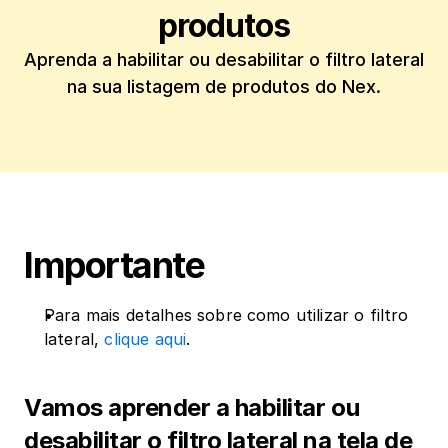
produtos
Aprenda a habilitar ou desabilitar o filtro lateral 
Importante
Para mais detalhes sobre como utilizar o filtro 
lateral, 
clique aqui
.
‍Vamos aprender a habilitar ou 
desabilitar o filtro lateral na tela de 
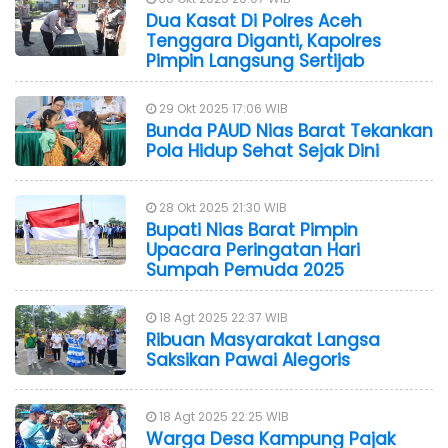
Dua Kasat Di Polres Aceh
Tenggara Diganti, Kapolres
Pimpin Langsung Sertijab
29 Okt 2025 17:06 WIB
Bunda PAUD Nias Barat Tekankan
Pola Hidup Sehat Sejak Dini
28 Okt 2025 21:30 WIB
Bupati Nias Barat Pimpin
Upacara Peringatan Hari
Sumpah Pemuda 2025
18 Agt 2025 22:37 WIB
Ribuan Masyarakat Langsa
Saksikan Pawai Alegoris
18 Agt 2025 22:25 WIB
Warga Desa Kampung Pajak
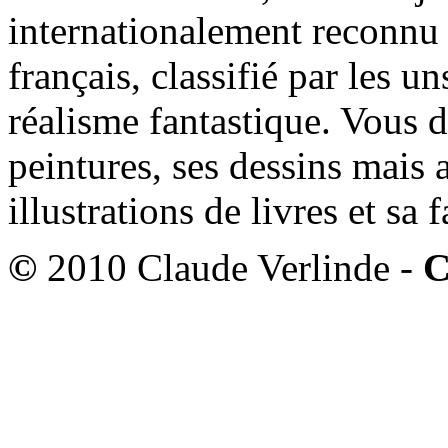
internationalement reconnu e
français, classifié par les u
réalisme fantastique. Vous 
peintures, ses dessins mais 
illustrations de livres et sa
©
2010 Claude Verlinde -
C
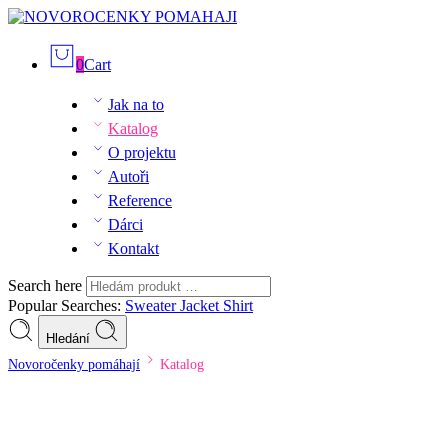
0
Cart
Jak na to
Katalog
O projektu
Autoři
Reference
Dárci
Kontakt
Search here
Popular Searches:
Sweater
Jacket
Shirt
Hledání
Novoročenky pomáhají
Katalog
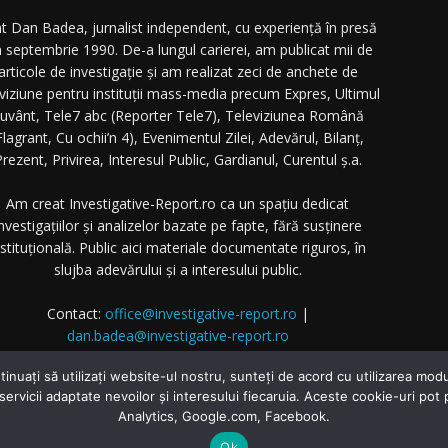
t Dan Badea, jurnalist independent, cu experiență în presă
n septembrie 1990. De-a lungul carierei, am publicat mii de
articole de investigație și am realizat zeci de anchete de
eviziune pentru instituții mass-media precum Expres, Ultimul
uvânt, Tele7 abc (Reporter Tele7), Televiziunea Română
Flagrant, Cu ochii’n 4), Evenimentul Zilei, Adevărul, Bilanț,
rezent, Privirea, Interesul Public, Gardianul, Curentul ș.a.
Am creat Investigative-Report.ro ca un spațiu dedicat
nvestigațiilor și analizelor bazate pe fapte, fără susținere
nstituțională. Public aici materiale documentate riguros, în
slujba adevărului și a interesului public.
Contact:
office@investigative-report.ro
|
dan.badea@investigative-report.ro
 2025 Investigative-Report.ro. Toate drepturile rezervate.
tinuați să utilizați website-ul nostru, sunteți de acord cu utilizarea m
 servicii adaptate nevoilor și interesului fiecaruia. Aceste cookie-uri pot
Analytics, Google.com, Facebook.
Home
Investigatii
Dezvăluiri
Ok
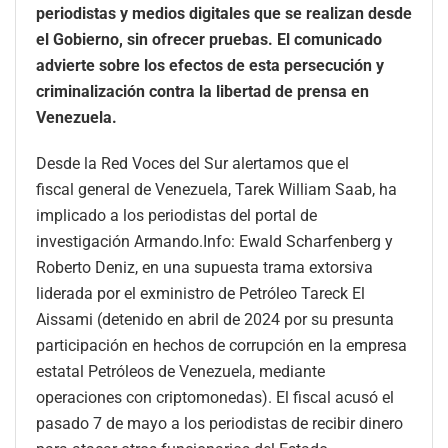
periodistas y medios digitales que se realizan desde
el Gobierno, sin ofrecer pruebas. El comunicado
advierte sobre los efectos de esta persecución y
criminalización contra la libertad de prensa en
Venezuela.
Desde la Red Voces del Sur alertamos que el
fiscal general de Venezuela, Tarek William Saab, ha
implicado a los periodistas del portal de
investigación Armando.Info: Ewald Scharfenberg y
Roberto Deniz, en una supuesta trama extorsiva
liderada por el exministro de Petróleo Tareck El
Aissami (detenido en abril de 2024 por su presunta
participación en hechos de corrupción en la empresa
estatal Petróleos de Venezuela, mediante
operaciones con criptomonedas). El fiscal acusó el
pasado 7 de mayo a los periodistas de recibir dinero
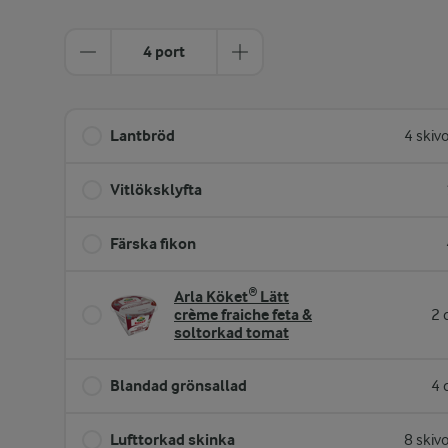
4 port
Lantbröd
4 skiv
Vitlöksklyfta
Färska fikon
Arla Köket® Lätt
crème fraiche feta &
2 
soltorkad tomat
Blandad grönsallad
4 
Lufttorkad skinka
8 skiv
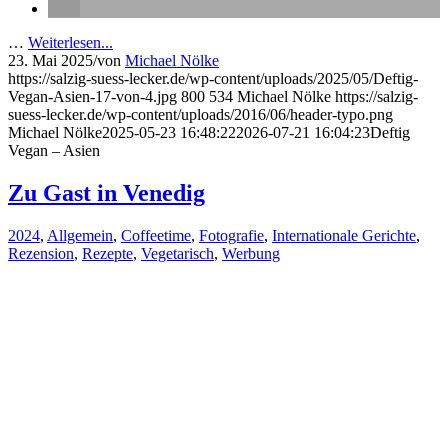
…
Weiterlesen...
23. Mai 2025
/
von
Michael Nölke
https://salzig-suess-lecker.de/wp-content/uploads/2025/05/Deftig-
Vegan-Asien-17-von-4.jpg
800
534
Michael Nölke
https://salzig-
suess-lecker.de/wp-content/uploads/2016/06/header-typo.png
Michael Nölke
2025-05-23 16:48:22
2026-07-21 16:04:23
Deftig
Vegan – Asien
Zu Gast in Venedig
2024
,
Allgemein
,
Coffeetime
,
Fotografie
,
Internationale Gerichte
,
Rezension
,
Rezepte
,
Vegetarisch
,
Werbung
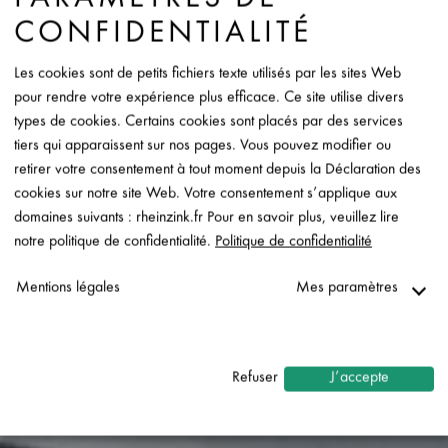
PARAMÈTRES DE
CONFIDENTIALITÉ
Les cookies sont de petits fichiers texte utilisés par les sites Web
pour rendre votre expérience plus efficace. Ce site utilise divers
types de cookies. Certains cookies sont placés par des services
tiers qui apparaissent sur nos pages. Vous pouvez modifier ou
retirer votre consentement à tout moment depuis la Déclaration des
cookies sur notre site Web. Votre consentement s’applique aux
domaines suivants : rheinzink.fr Pour en savoir plus, veuillez lire
notre politique de confidentialité.
Politique de confidentialité
Mentions légales
Mes paramètres
Nécessaire
↓
2
services
Refuser
J’accepte
Statistiques
↓
5
services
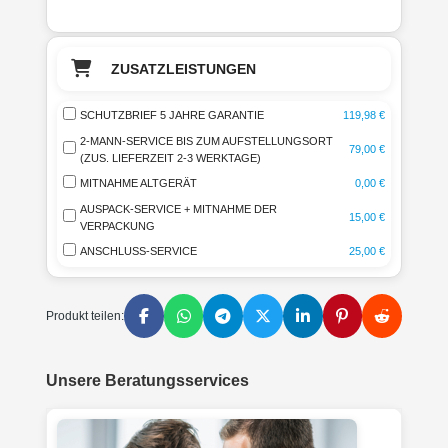
ZUSATZLEISTUNGEN
SCHUTZBRIEF 5 JAHRE GARANTIE
119,98 €
2-MANN-SERVICE BIS ZUM AUFSTELLUNGSORT
79,00 €
(ZUS. LIEFERZEIT 2-3 WERKTAGE)
MITNAHME ALTGERÄT
0,00 €
AUSPACK-SERVICE + MITNAHME DER
15,00 €
VERPACKUNG
ANSCHLUSS-SERVICE
25,00 €
Produkt teilen:
Unsere Beratungsservices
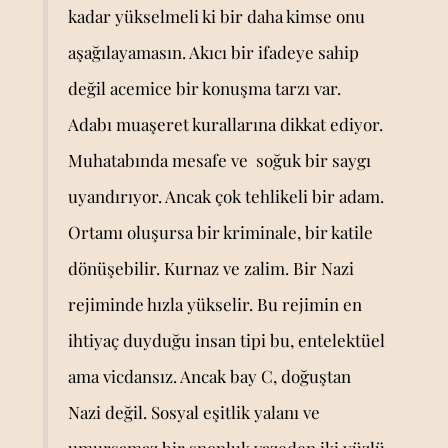
kadar yükselmeli ki bir daha kimse onu
aşağılayamasın. Akıcı bir ifadeye sahip
değil acemice bir konuşma tarzı var.
Adabı muaşeret kurallarına dikkat ediyor.
Muhatabında mesafe ve soğuk bir saygı
uyandırıyor. Ancak çok tehlikeli bir adam.
Ortamı oluşursa bir kriminale, bir katile
dönüşebilir. Kurnaz ve zalim. Bir Nazi
rejiminde hızla yükselir. Bu rejimin en
ihtiyaç duyduğu insan tipi bu, entelektüel
ama vicdansız. Ancak bay C, doğuştan
Nazi değil. Sosyal eşitlik yalanı ve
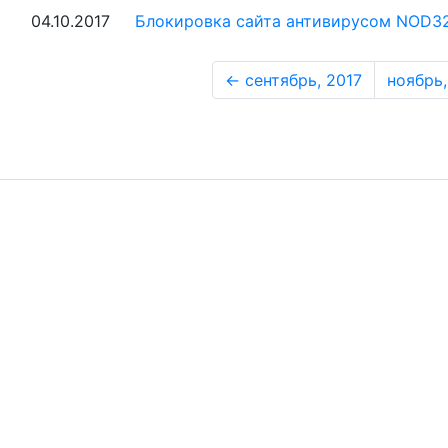
04.10.2017
Блокировка сайта антивирусом NOD3
← сентябрь, 2017
ноябрь,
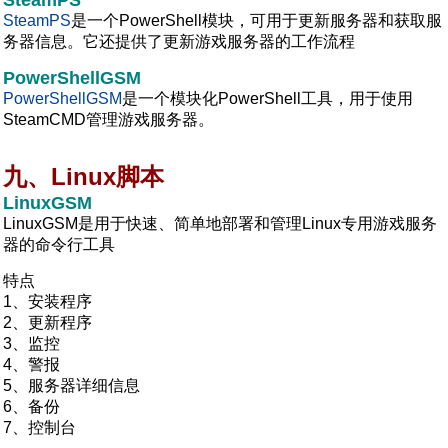
SteamPS
SteamPS
是一个PowerShell模块，可用于更新服务器和获取服
务器信息。它还提供了更新游戏服务器的工作流程
PowerShellGSM
PowerShellGSM
是一个模块化PowerShell工具，用于使用
SteamCMD管理游戏服务器。
九、Linux脚本
LinuxGSM
LinuxGSM是用于快速、简单地部署和管理Linux专用游戏服务
器的命令行工具
特点
1、安装程序
2、更新程序
3、监控
4、警报
5、服务器详细信息
6、备份
7、控制台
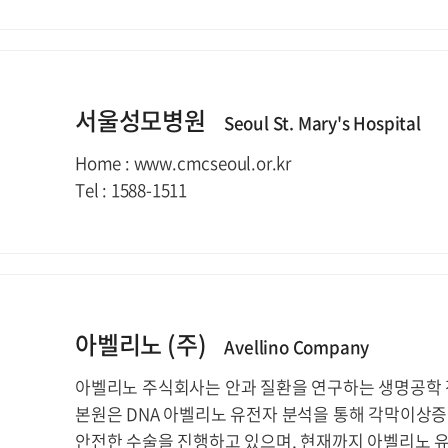
서울성모병원
Seoul St. Mary's Hospital
Home : www.cmcseoul.or.kr
Tel : 1588-1511
아벨리노 (주)
Avellino Company
아벨리노 주식회사는 안과 질환을 연구하는 생명공학 
본원은 DNA 아벨리노 유전자 분석을 통해 각막이상
안전한 수술을 진행하고 있으며, 현재까지 아벨리노 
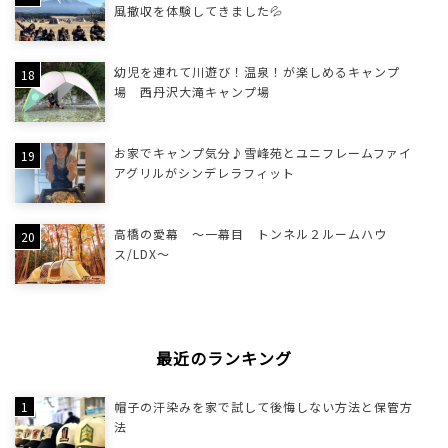
風撤収を体験してきました💦
幼児を連れて川遊び！温泉！が楽しめるキャンプ
場 西丹沢大滝キャンプ場
お家でキャンプ気分♪雪峰苑とユニフレームファイ
アグリルがシンデレラフィット
高橋の愛幕 ～一幕目 トンネル２ルームハウ
ス/LDX～
最近のランキング
帽子の汗染みを家で試して後悔しない方法と保管方
法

◆ ◆ ◆

| Task prompt |
Output the listing above exactly, but leave its pictures behind.

| Answer below |
produtos
Aprenda a habilitar ou desabilitar o filtro lateral 
Importante
Para mais detalhes sobre como utilizar o filtro 
lateral, 
clique aqui
.
‍Vamos aprender a habilitar ou 
desabilitar o filtro lateral na tela de 
Dua Kasat Di Polres Aceh
Tenggara Diganti, Kapolres
Pimpin Langsung Sertijab
29 Okt 2025 17:06 WIB
Bunda PAUD Nias Barat Tekankan
Pola Hidup Sehat Sejak Dini
28 Okt 2025 21:30 WIB
Bupati Nias Barat Pimpin
Upacara Peringatan Hari
Sumpah Pemuda 2025
18 Agt 2025 22:37 WIB
Ribuan Masyarakat Langsa
Saksikan Pawai Alegoris
18 Agt 2025 22:25 WIB
Warga Desa Kampung Pajak
internationalement reconnu e
français, classifié par les u
réalisme fantastique. Vous 
peintures, ses dessins mais 
illustrations de livres et sa
©
2010 Claude Verlinde -
C
0
Cart
Jak na to
Katalog
O projektu
Autoři
Reference
Dárci
Kontakt
Search here
Popular Searches:
Sweater
Jacket
Shirt
Hledání
Novoročenky pomáhají
Katalog
t Dan Badea, jurnalist independent, cu experiență în presă
n septembrie 1990. De-a lungul carierei, am publicat mii de
articole de investigație și am realizat zeci de anchete de
eviziune pentru instituții mass-media precum Expres, Ultimul
uvânt, Tele7 abc (Reporter Tele7), Televiziunea Română
Flagrant, Cu ochii’n 4), Evenimentul Zilei, Adevărul, Bilanț,
rezent, Privirea, Interesul Public, Gardianul, Curentul ș.a.
Am creat Investigative-Report.ro ca un spațiu dedicat
nvestigațiilor și analizelor bazate pe fapte, fără susținere
nstituțională. Public aici materiale documentate riguros, în
slujba adevărului și a interesului public.
Contact:
office@investigative-report.ro
|
dan.badea@investigative-report.ro
 2025 Investigative-Report.ro. Toate drepturile rezervate.
tinuați să utilizați website-ul nostru, sunteți de acord cu utilizarea m
 servicii adaptate nevoilor și interesului fiecaruia. Aceste cookie-uri pot
Analytics, Google.com, Facebook.
Home
Investigatii
Dezvăluiri
Ok
periodistas y medios digitales que se realizan desde
el Gobierno, sin ofrecer pruebas. El comunicado
advierte sobre los efectos de esta persecución y
criminalización contra la libertad de prensa en
Venezuela.
Desde la Red Voces del Sur alertamos que el
fiscal general de Venezuela, Tarek William Saab, ha
implicado a los periodistas del portal de
investigación Armando.Info: Ewald Scharfenberg y
Roberto Deniz, en una supuesta trama extorsiva
liderada por el exministro de Petróleo Tareck El
Aissami (detenido en abril de 2024 por su presunta
participación en hechos de corrupción en la empresa
estatal Petróleos de Venezuela, mediante
operaciones con criptomonedas). El fiscal acusó el
pasado 7 de mayo a los periodistas de recibir dinero
4 port
Lantbröd
4 skiv
Vitlöksklyfta
Färska fikon
Arla Köket® Lätt
crème fraiche feta &
2 
soltorkad tomat
Blandad grönsallad
4 
Lufttorkad skinka
8 skiv
…
Weiterlesen...
23. Mai 2025
/
von
Michael Nölke
https://salzig-suess-lecker.de/wp-content/uploads/2025/05/Deftig-
Vegan-Asien-17-von-4.jpg
800
534
Michael Nölke
https://salzig-
suess-lecker.de/wp-content/uploads/2016/06/header-typo.png
Michael Nölke
2025-05-23 16:48:22
2026-07-21 16:04:23
Deftig
Vegan – Asien
Zu Gast in Venedig
2024
,
Allgemein
,
Coffeetime
,
Fotografie
,
Internationale Gerichte
,
Rezension
,
Rezepte
,
Vegetarisch
,
Werbung
PARAMÈTRES DE
CONFIDENTIALITÉ
Les cookies sont de petits fichiers texte utilisés par les sites Web
pour rendre votre expérience plus efficace. Ce site utilise divers
types de cookies. Certains cookies sont placés par des services
tiers qui apparaissent sur nos pages. Vous pouvez modifier ou
retirer votre consentement à tout moment depuis la Déclaration des
cookies sur notre site Web. Votre consentement s’applique aux
domaines suivants : rheinzink.fr Pour en savoir plus, veuillez lire
notre politique de confidentialité.
Politique de confidentialité
Mentions légales
Mes paramètres
Nécessaire
↓
2
services
Refuser
J’accepte
Statistiques
↓
5
services
ZUSATZLEISTUNGEN
SCHUTZBRIEF 5 JAHRE GARANTIE
119,98 €
2-MANN-SERVICE BIS ZUM AUFSTELLUNGSORT
79,00 €
(ZUS. LIEFERZEIT 2-3 WERKTAGE)
MITNAHME ALTGERÄT
0,00 €
AUSPACK-SERVICE + MITNAHME DER
15,00 €
VERPACKUNG
ANSCHLUSS-SERVICE
25,00 €
Produkt teilen:
Unsere Beratungsservices
kadar yükselmeli ki bir daha kimse onu
aşağılayamasın. Akıcı bir ifadeye sahip
değil acemice bir konuşma tarzı var.
Adabı muaşeret kurallarına dikkat ediyor.
Muhatabında mesafe ve soğuk bir saygı
uyandırıyor. Ancak çok tehlikeli bir adam.
Ortamı oluşursa bir kriminale, bir katile
dönüşebilir. Kurnaz ve zalim. Bir Nazi
rejiminde hızla yükselir. Bu rejimin en
ihtiyaç duyduğu insan tipi bu, entelektüel
ama vicdansız. Ancak bay C, doğuştan
Nazi değil. Sosyal eşitlik yalanı ve
04.10.2017
Блокировка сайта антивирусом NOD3
← сентябрь, 2017
ноябрь,
SteamPS
SteamPS
是一个PowerShell模块，可用于更新服务器和获取服
务器信息。它还提供了更新游戏服务器的工作流程
PowerShellGSM
PowerShellGSM
是一个模块化PowerShell工具，用于使用
SteamCMD管理游戏服务器。
九、Linux脚本
LinuxGSM
LinuxGSM是用于快速、简单地部署和管理Linux专用游戏服务
器的命令行工具
特点
1、安装程序
2、更新程序
3、监控
4、警报
5、服务器详细信息
6、备份
7、控制台
서울성모병원
Seoul St. Mary's Hospital
Home : www.cmcseoul.or.kr
Tel : 1588-1511
아벨리노 (주)
Avellino Company
아벨리노 주식회사는 안과 질환을 연구하는 생명공학 
본원은 DNA 아벨리노 유전자 분석을 통해 각막이상
안전한 수술을 진행하고 있으며, 현재까지 아벨리노 
風撤収を体験してきました💦
幼児を連れて川遊び！温泉！が楽しめるキャンプ
場 西丹沢大滝キャンプ場
お家でキャンプ気分♪雪峰苑とユニフレームファイ
アグリルがシンデレラフィット
高橋の愛幕 ～一幕目 トンネル２ルームハウ
ス/LDX～
最近のランキング
帽子の汗染みを家で試して後悔しない方法と保管方
法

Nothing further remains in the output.